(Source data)
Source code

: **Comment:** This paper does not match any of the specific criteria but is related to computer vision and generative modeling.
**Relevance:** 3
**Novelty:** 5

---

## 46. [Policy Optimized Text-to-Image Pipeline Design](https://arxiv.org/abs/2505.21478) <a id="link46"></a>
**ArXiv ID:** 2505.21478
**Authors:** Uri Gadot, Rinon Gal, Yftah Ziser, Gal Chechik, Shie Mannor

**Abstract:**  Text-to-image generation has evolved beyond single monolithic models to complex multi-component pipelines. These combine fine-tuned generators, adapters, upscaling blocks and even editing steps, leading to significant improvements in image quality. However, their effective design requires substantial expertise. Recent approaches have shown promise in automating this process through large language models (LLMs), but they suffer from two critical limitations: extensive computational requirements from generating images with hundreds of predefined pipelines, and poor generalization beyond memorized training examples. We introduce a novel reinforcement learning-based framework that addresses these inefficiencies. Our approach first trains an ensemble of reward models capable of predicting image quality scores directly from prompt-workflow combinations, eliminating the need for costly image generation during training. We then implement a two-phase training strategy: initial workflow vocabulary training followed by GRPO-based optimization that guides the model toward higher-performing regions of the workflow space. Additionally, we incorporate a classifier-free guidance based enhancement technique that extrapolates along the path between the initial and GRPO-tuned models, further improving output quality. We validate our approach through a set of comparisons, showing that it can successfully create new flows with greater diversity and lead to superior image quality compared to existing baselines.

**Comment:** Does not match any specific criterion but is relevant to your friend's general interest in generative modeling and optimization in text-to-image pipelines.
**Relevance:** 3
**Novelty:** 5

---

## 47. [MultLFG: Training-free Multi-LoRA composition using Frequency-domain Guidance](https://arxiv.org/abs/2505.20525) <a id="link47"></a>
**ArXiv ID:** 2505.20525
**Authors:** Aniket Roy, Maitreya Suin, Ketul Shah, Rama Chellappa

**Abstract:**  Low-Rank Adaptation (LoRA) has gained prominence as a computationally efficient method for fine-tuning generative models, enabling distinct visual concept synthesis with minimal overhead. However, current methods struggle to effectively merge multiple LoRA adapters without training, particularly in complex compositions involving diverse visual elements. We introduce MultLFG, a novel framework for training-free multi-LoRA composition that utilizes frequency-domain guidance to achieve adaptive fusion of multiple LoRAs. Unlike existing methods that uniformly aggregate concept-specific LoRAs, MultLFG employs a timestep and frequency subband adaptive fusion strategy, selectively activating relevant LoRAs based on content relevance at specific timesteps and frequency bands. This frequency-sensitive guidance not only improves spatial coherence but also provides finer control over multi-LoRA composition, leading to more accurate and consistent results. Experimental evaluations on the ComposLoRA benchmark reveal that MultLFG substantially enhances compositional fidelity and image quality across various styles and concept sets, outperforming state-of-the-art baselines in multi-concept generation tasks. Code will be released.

◆ INSTRUCTIONS TO FOLLOW:
Scan the data for the string "match" and copy each line in which it occurs.

◆ EXERCISE SOLUTION:
: **Comment:** This paper does not match any of the specific criteria but is related to computer vision and generative modeling.
**Comment:** Does not match any specific criterion but is relevant to your friend's general interest in generative modeling and optimization in text-to-image pipelines.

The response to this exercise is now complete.